Immaginare la persona che si diventerà tra vent’anni, sedersi accanto a lei e chiederle consiglio: sembra fantascienza, ma l’intelligenza artificiale sta rendendo possibile qualcosa di molto simile. L’idea è tanto semplice quanto spiazzante. Chi si trova bloccato davanti a una scelta di vita difficile, quelle che tolgono il sonno e paralizzano, può ora conversare con un avatar invecchiato di se stesso. Una versione più anziana, digitale, che offre suggerimenti su come muoversi.
Il concetto ruota attorno a una domanda che tutti, prima o poi, si sono posti almeno una volta. Cosa mi direbbe la persona che sarò tra molti anni? Chi ha già vissuto le conseguenze delle mie scelte, chi ha attraversato ripensamenti e rimpianti, avrebbe di sicuro qualche parola utile da spendere. I ricercatori hanno preso questa intuizione e l’hanno trasformata in uno strumento concreto, sfruttando i cosiddetti future selves, ovvero rappresentazioni del proprio io futuro generate dalla tecnologia.
Intelligenza artificiale: il vero nodo è cosa dare in pasto ai bot
Il punto delicato di tutta la faccenda non riguarda la fantasia dietro l’idea, ma qualcosa di molto più pratico. Quali informazioni bisogna fornire a questi avatar digitali perché i loro consigli abbiano davvero senso? Un chatbot vale quanto i dati che riceve. Se le informazioni in ingresso sono povere o distorte, anche la versione futura di se stessi finirà per dire cose vaghe, prive di reale valore. E allora tutto il meccanismo perde di significato.
Ecco perché la questione centrale, quella che ancora tiene occupati gli studiosi, riguarda la selezione e la qualità dei dati. Servono dettagli sulla personalità, sui valori, sulle aspirazioni di chi cerca aiuto. Solo così l’avatar può restituire indicazioni credibili, capaci di guidare una persona che si sente paralizzata da una decisione difficile. La differenza tra un semplice giocattolo tecnologico e uno strumento utile sta tutta lì, nella profondità di ciò che viene raccontato al sistema.
Un aiuto per chi non riesce a decidere
Le scelte più pesanti, quelle che segnano una vita, spesso mandano in cortocircuito la capacità di ragionare con lucidità.
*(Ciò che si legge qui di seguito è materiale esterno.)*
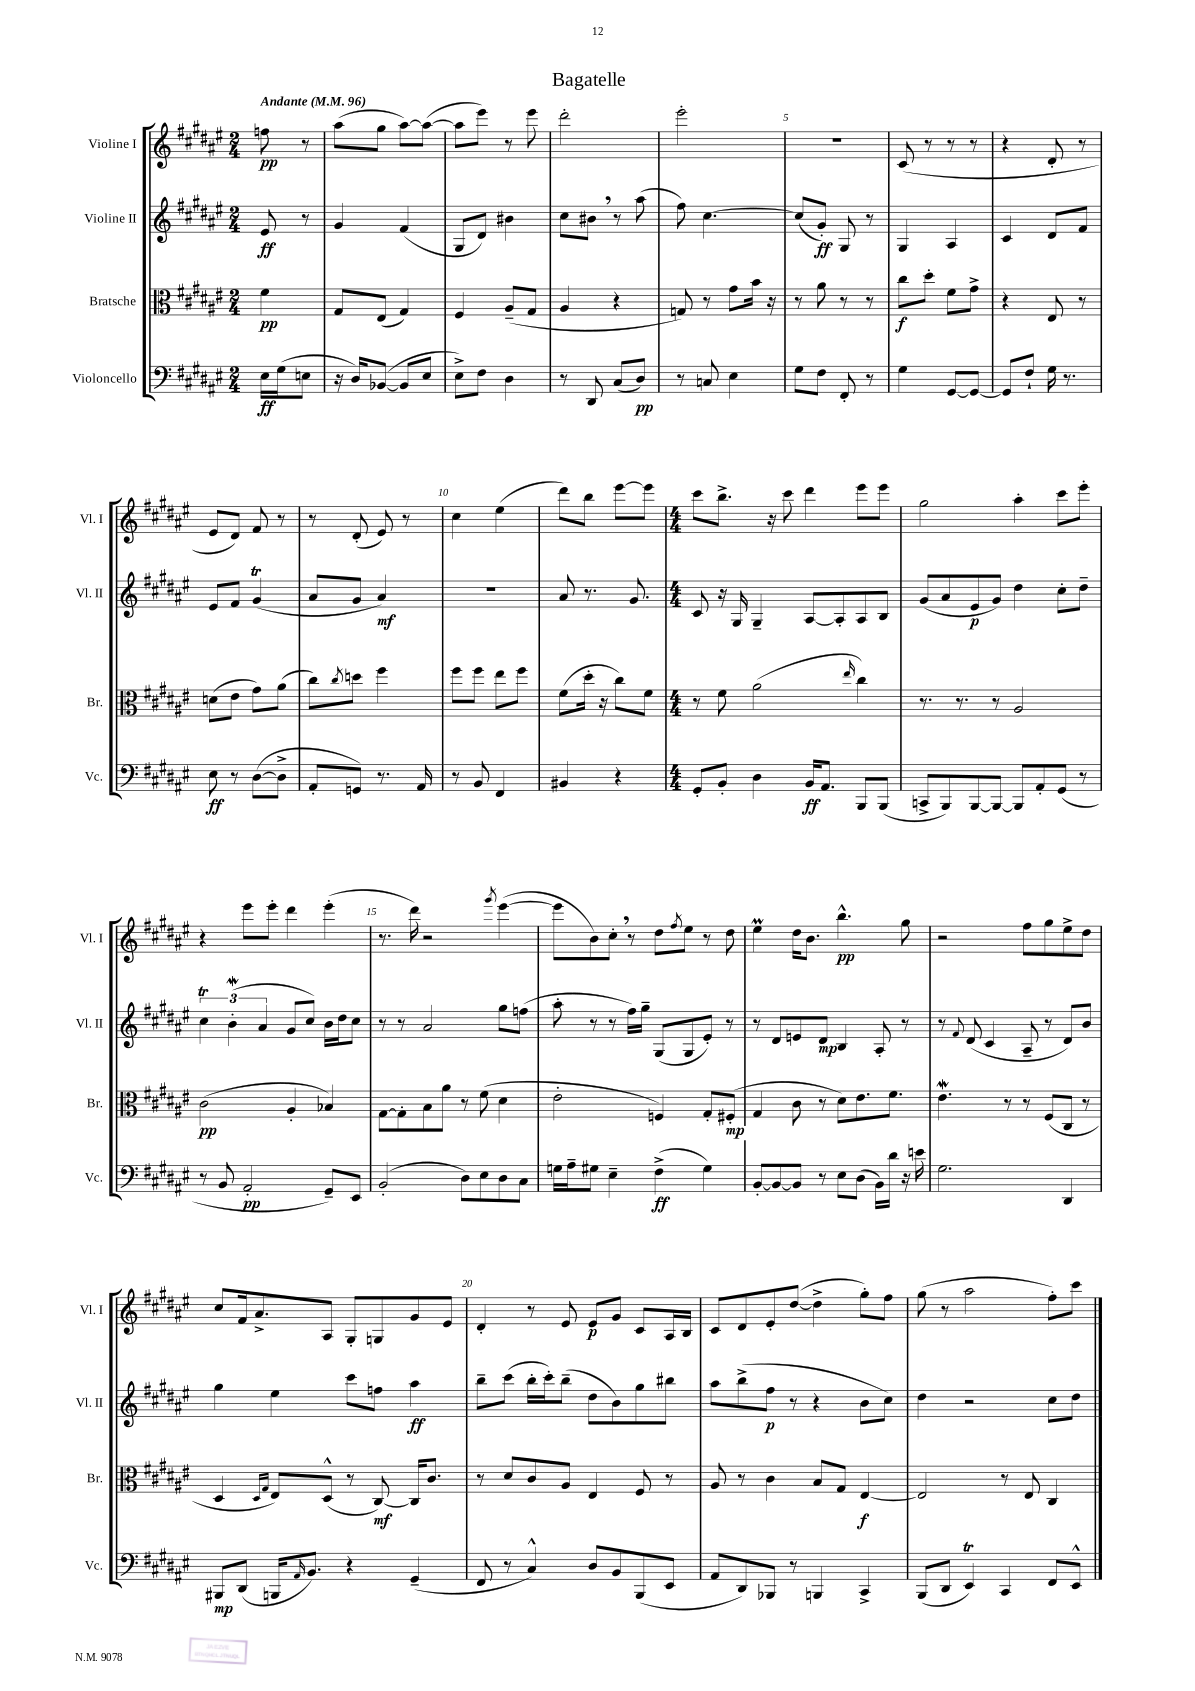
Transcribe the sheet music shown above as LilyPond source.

Cambiare lavoro, chiudere una relazione, trasferirsi lontano, tornare a studiare. Davanti a bivi così, molte persone restano immobili, incapaci di andare in una direzione o nell’altra. È proprio in questi momenti di stallo che i future selves possono offrire una prospettiva diversa.
Parlare con una versione invecchiata di se stessi cambia il modo di guardare al problema. Sposta l’attenzione dal presente, carico di ansie immediate, verso un orizzonte più ampio. La versione futura, per definizione, ha già superato lo scoglio e osserva le cose con maggiore distacco. Questo tipo di conversazione può aiutare a sbloccare il pensiero, a considerare fattori che nel qui e ora sfuggono, schiacciati dalla paura di sbagliare.
Naturalmente si tratta di uno strumento ancora giovane, con margini ampi di sperimentazione davanti a sé. La promessa però è affascinante. Un dialogo con la persona che si potrebbe diventare, costruito attraverso l’intelligenza artificiale, capace di offrire una spinta gentile a chi non riesce a fare il primo passo. Il valore di questi avatar del futuro resta legato a filo doppio alla bontà delle informazioni che li alimentano, e proprio su quel terreno si gioca la partita più interessante.